Pour moi, cette opacité fait partie du charme. Une explication complète aurait sans doute démystifié quelque chose qui gagne à rester mystérieux. Le mystère participe au délice global de la chose.

Ganondorf dans une roue : pourquoi ça marche si bien comme blague

Ce genre de création virale ne marche pas par hasard. Il faut que plusieurs éléments s’alignent parfaitement pour qu’une vidéo de 30 secondes sur un jeu de 2023 continue à faire parler d’elle aujourd’hui, mi-juillet 2026. Et là, tout est réuni.

D’abord, le contraste entre le sujet et le traitement. Ganondorf est l’antagoniste central de toute la mythologie Zelda, une figure menaçante, puissante, quasiment mythologique. Le voir réduit à tourner dans une roue de plastique géante, c’est exactement le type de subversion absurde qui fait mouche instantanément.

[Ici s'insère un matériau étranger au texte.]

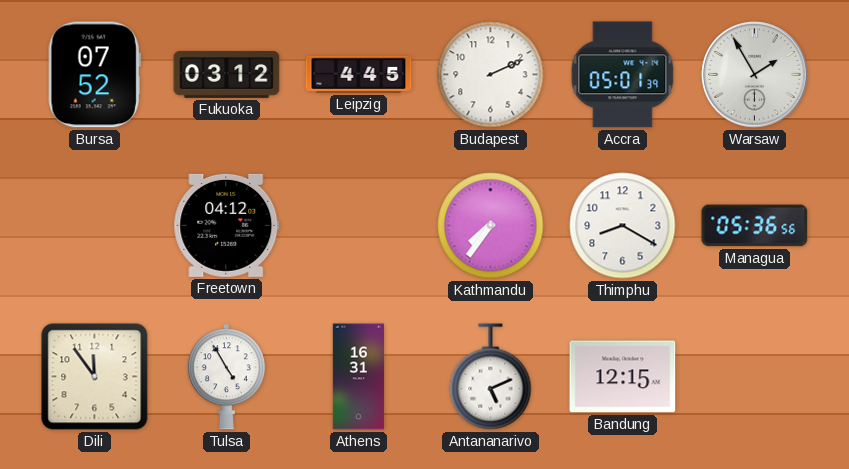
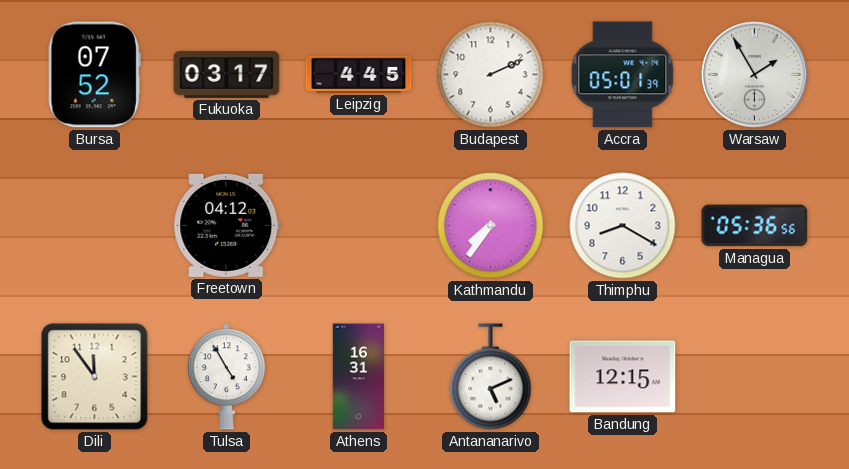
Fukuoka: 03:12 -> 03:17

Ensuite, il y a la danse de Link. Le héros de l’aventure, censé combattre avec courage et bravoure, qui se trémousse tranquillement à côté de son adversaire emprisonné. C’est une mise en scène qui mérite un Oscar de l’humour vidéoludique.

Enfin, la musique. Les joueurs de la communauté HyruleEngineering ont l’habitude de soigner leurs productions, et le choix musical ici amplifie le côté burlesque jusqu’à l’absurde total. La combinaison de tous ces éléments, la prémisse, le timing, la chorégraphie involontaire de Link, produit quelque chose de rare : une création qui touche aussi bien les passionnés de Zelda que les néophytes complets qui n’ont jamais touché une manette.

Ce que cette roue révèle sur la communauté Zelda

Voilà ce qu’on retient vraiment de cette histoire : Tears of the Kingdom continue, plus de trois ans après sa sortie, à générer des moments inattendus grâce à sa communauté. Le subreddit HyruleEngineering n’est pas un espace de speedrunners cherchant la performance, c’est un laboratoire créatif où les limites du moteur physique deviennent une matière première artistique.

Si vous n’avez jamais analysé ce coin d’internet, c’est le bon moment. Entre les avions improbables, les machines de guerre Rube Goldberg et maintenant la roue de hamster à Ganondorf, le niveau moyen de créativité et d’humour dépasse largement ce que la plupart des studios produisent délibérément. Nintendo a construit un moteur sandbox. Les joueurs y ont installé un cirque.

Ce créateur anonyme, avec ses quelques chariots Zonai et un bug bien exploité, a réussi quelque chose que peu de développeurs professionnels parviennent à faire : transformer un moment de tension dramatique en pur bonheur collectif. Ça, ça ne se planifie pas.